### TEKS BACAAN

Abdul Rahman Saleh dan Adisucipto adalah pahlawan nasional yang namanya diabadikan untuk Bandar Udara Malang dan Yogyakarta. Inilah kisah gugurnya dua perwira AURI ini.
PWMU.CO-Pada bulan Juli 1947, pasukan Belanda merebut sebagian besar kota besar di Jawa dan Sumatra. Palang Merah Malaya menyumbangkan obat-obatan kepada para pejuang perang kemerdekaan.
Perwira tertinggi Angkatan Udara Indonesia, Agustinus Adisucipto dan Abdul Rahman Saleh meminta Biju Patnaik untuk mengangkut bahan-bahan tersebut dari Singapura dengan pesawat Dakota miliknya.
Penulis Anil Dhir dalam artikelnya di odishabyte.com menuturkan, Biju Patnaik pengusaha India, sejak 1946 diminta oleh Jawaharlal Nehru membantu pejuang kemerdekaan Indonesia dengan mengangkut bantuan obat-obatan dan bantuan kemanusiaan lainnya.
Dia memiliki maskapai Kalinga Airline dengan selusin pesawat Dakota. Dia dan para pilotnya terbang harus menghindari blokade Belanda di darat dan laut ketika membawa bantuan ke Indonesia..
Kali ini mengangkut bantuan dari Palang Merah Malaya memakai pesawat Douglas C-47B-20-Dakota dengan Nomor Panggil VT-CLA. Pesawat meninggalkan Singapura pada tanggal 29 Juli 1947 pukul 01.00 WIB. Pesawat ini sudah mendapat persetujuan dari pasukan Inggris maupun Belanda untuk terbang.
Malam sebelum penerbangan, radio Malaya menyiarkan bahwa penerbangan dengan nomor registrasi itu melakukan misi kemanusiaan. Sudah mendapat izin mendarat di Lapangan Terbang Maguwo di Yogyakarta dan jaminan jalur yang aman.
Pesawat membawa kargo tiga ton itu dipiloti Alexander Noel Constantine, mantan perwira Angkatan Udara Australia. Bersamanya ada co-pilot Roy Hazlehurst, teknisi Zainal Arifin, dan pilot Bidha Ram. Ada dua perwira AURI Agustinus Adisucipto dan Abdul Rahman Saleh dan istri pilot Beryl Constantine.

######
### CUPLIKAN DATA

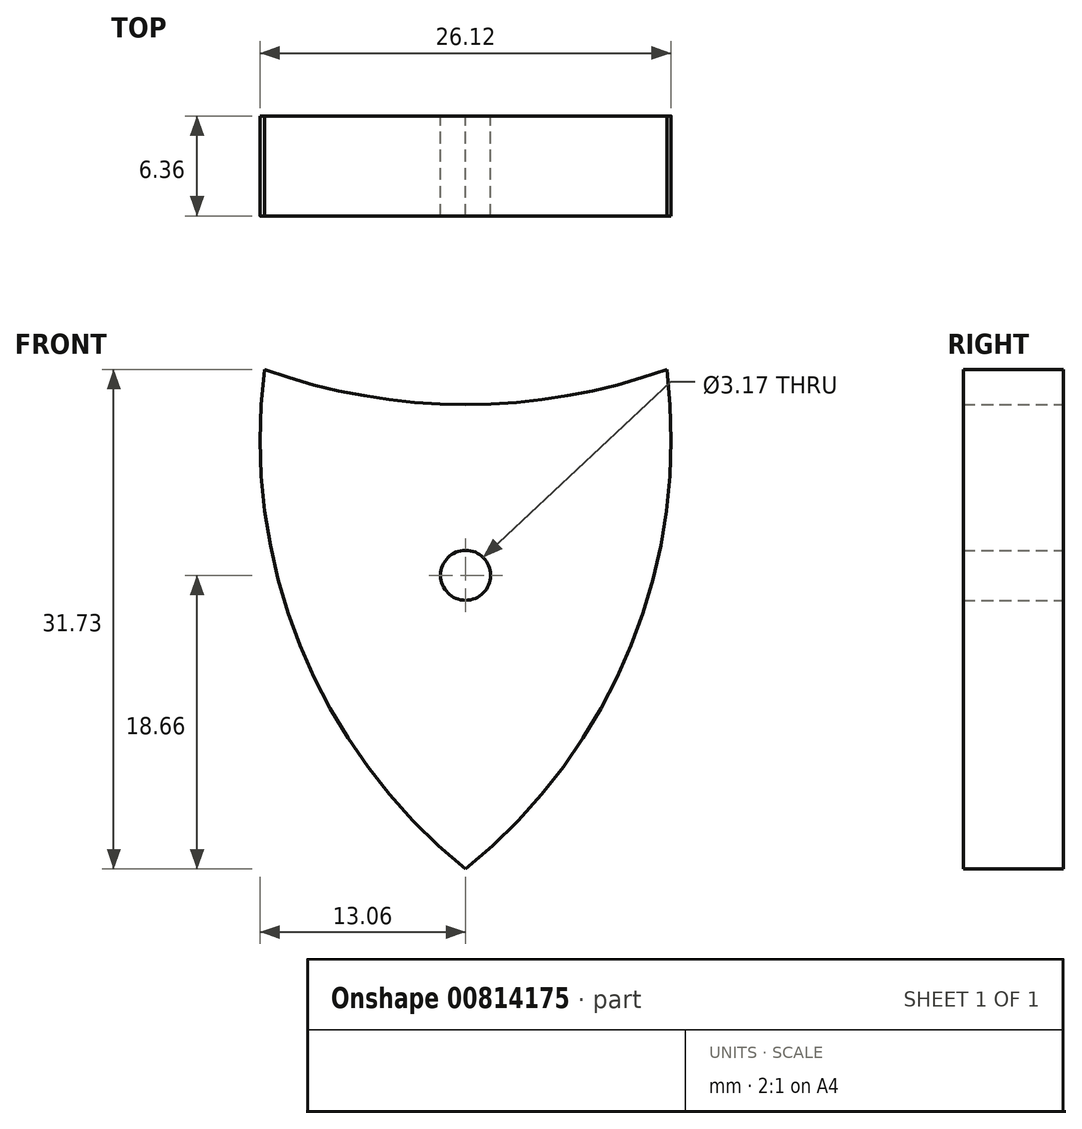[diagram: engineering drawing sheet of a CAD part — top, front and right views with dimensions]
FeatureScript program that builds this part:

######

# YANG DIKERJAKAN
**A.** Tulis ulang bagian teks bacaan mulai dari "PWMU.CO-Pada bulan Juli" sampai "pesawat Dakota miliknya.", dan tukar "Palang Merah Malaya" dengan "Palang Merah Singapura".
**B.** Terjemahkan kalimat "Pesawat meninggalkan Singapura pada tanggal 29 Juli 1947 pukul 01.00 WIB." dari teks bacaan ke dalam bahasa Inggris.

# JAWABAN YANG DIHARAPKAN
**A.**
PWMU.CO-Pada bulan Juli 1947, pasukan Belanda merebut sebagian besar kota besar di Jawa dan Sumatra. Palang Merah Singapura menyumbangkan obat-obatan kepada para pejuang perang kemerdekaan.
Perwira tertinggi Angkatan Udara Indonesia, Agustinus Adisucipto dan Abdul Rahman Saleh meminta Biju Patnaik untuk mengangkut bahan-bahan tersebut dari Singapura dengan pesawat Dakota miliknya.

**B.** The aircraft left Singapore on July 29, 1947, at 01:00 WIB.